> YOUR ASSIGNMENT: Return every line of the data that contains the string "mail".

Saved entries
BEGIN
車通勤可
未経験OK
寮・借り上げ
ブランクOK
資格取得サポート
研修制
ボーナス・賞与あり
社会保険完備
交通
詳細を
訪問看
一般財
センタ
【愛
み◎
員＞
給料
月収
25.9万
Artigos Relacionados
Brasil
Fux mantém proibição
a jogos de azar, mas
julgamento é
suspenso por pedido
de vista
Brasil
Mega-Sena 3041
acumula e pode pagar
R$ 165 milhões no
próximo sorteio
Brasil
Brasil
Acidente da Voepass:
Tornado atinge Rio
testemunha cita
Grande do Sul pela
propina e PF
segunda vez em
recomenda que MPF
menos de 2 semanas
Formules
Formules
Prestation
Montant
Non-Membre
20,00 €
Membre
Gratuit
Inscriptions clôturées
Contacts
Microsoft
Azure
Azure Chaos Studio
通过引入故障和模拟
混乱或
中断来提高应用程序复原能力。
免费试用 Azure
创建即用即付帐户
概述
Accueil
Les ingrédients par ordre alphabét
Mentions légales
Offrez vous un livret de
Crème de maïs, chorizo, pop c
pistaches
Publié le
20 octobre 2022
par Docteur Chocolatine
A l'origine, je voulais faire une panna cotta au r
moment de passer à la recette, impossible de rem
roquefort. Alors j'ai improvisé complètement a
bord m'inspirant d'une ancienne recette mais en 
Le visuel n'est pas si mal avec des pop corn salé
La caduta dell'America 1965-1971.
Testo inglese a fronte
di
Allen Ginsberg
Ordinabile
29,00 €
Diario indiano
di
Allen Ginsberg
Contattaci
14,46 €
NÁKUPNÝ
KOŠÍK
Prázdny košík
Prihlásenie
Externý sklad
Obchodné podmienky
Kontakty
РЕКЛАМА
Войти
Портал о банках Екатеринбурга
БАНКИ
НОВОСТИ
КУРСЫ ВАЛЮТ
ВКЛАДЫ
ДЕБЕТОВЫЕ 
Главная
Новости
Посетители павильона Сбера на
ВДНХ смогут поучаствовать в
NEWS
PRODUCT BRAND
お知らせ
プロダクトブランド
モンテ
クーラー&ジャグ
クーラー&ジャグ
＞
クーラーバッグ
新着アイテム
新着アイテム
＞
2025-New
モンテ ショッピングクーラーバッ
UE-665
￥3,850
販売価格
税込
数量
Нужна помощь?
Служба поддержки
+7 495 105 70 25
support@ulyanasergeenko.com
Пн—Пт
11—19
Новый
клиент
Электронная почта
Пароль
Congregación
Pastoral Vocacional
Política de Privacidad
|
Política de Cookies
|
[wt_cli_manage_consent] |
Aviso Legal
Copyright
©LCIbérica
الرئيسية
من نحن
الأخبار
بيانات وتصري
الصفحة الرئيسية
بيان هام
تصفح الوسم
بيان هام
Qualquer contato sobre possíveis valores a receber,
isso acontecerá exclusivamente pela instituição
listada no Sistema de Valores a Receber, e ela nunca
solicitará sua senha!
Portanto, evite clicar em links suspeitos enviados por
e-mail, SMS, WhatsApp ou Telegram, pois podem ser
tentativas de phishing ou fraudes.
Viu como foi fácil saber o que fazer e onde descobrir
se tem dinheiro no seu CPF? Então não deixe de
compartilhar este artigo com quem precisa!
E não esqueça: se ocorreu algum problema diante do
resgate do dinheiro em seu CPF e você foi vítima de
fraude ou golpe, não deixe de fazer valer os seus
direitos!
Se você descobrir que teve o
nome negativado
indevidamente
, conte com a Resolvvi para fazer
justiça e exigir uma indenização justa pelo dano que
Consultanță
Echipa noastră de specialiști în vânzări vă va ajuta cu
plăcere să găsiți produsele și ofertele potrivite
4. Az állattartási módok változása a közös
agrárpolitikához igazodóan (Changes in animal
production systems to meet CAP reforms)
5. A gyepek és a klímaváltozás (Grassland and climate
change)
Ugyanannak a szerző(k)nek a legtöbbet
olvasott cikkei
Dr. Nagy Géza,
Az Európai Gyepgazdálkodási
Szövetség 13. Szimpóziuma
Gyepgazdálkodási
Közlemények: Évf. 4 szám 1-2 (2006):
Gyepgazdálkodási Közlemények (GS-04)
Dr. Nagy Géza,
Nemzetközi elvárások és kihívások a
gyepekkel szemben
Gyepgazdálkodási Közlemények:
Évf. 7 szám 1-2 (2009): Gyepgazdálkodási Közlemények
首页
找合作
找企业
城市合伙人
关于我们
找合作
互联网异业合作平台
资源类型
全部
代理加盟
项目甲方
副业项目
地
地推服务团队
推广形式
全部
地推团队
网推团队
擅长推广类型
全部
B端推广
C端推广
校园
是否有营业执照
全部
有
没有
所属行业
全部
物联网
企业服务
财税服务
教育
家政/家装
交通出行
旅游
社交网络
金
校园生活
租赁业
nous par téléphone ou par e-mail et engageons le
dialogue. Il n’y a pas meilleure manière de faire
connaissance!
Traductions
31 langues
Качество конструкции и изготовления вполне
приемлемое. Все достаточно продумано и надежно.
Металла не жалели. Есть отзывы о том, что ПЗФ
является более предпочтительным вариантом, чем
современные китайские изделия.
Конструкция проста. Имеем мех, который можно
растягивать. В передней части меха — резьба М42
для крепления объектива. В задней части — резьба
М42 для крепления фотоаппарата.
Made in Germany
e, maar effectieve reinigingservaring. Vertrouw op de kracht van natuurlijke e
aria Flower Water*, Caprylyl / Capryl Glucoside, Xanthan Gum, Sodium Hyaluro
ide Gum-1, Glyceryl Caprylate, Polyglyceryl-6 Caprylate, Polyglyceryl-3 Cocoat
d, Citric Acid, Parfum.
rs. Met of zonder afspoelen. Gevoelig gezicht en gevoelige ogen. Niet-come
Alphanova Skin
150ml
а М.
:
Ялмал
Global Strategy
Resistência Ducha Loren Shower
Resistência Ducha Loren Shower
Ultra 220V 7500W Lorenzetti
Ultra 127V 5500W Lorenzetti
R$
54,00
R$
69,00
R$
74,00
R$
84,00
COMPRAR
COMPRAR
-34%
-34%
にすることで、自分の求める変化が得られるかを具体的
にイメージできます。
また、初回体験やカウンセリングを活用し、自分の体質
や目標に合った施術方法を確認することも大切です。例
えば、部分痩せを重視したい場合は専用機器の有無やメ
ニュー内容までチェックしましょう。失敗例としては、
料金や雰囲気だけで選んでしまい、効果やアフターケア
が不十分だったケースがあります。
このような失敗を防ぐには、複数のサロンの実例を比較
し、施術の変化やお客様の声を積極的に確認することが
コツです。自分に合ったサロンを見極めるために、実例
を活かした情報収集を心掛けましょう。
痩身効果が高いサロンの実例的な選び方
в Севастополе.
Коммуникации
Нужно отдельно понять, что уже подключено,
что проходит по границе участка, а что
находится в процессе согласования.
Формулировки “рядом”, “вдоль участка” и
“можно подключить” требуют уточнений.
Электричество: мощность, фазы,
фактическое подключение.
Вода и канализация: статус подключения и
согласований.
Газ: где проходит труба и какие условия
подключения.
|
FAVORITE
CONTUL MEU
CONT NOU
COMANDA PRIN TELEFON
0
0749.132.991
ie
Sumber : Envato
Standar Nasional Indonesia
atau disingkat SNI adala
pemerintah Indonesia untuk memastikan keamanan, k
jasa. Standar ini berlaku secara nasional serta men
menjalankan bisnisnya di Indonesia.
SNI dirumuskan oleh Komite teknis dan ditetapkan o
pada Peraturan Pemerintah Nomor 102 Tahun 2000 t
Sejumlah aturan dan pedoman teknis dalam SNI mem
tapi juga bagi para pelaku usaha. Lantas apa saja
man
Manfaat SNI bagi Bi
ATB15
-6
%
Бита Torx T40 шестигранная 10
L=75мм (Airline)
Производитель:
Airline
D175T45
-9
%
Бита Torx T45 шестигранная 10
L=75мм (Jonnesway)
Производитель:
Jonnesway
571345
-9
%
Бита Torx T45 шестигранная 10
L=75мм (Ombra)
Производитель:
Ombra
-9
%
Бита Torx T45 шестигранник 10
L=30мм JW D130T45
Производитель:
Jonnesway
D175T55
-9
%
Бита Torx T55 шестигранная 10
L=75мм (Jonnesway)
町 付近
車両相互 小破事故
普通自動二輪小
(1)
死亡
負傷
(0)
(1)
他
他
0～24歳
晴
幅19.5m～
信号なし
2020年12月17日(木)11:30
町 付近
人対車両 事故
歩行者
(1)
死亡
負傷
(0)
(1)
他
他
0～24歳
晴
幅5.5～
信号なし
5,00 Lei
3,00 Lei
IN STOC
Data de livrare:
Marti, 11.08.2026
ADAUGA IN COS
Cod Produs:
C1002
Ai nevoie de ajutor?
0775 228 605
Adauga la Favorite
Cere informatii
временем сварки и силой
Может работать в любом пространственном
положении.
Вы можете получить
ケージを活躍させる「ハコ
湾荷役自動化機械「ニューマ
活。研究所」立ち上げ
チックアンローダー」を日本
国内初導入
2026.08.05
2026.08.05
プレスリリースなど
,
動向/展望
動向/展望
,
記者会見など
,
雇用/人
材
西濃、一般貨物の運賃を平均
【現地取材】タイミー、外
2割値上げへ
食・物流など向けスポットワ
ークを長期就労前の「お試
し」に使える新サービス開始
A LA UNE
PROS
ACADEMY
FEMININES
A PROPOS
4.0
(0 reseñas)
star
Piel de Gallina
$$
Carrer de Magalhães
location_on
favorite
END
> SOLVED EXERCISE:
e-mail, SMS, WhatsApp ou Telegram, pois podem ser
nous par téléphone ou par e-mail et engageons le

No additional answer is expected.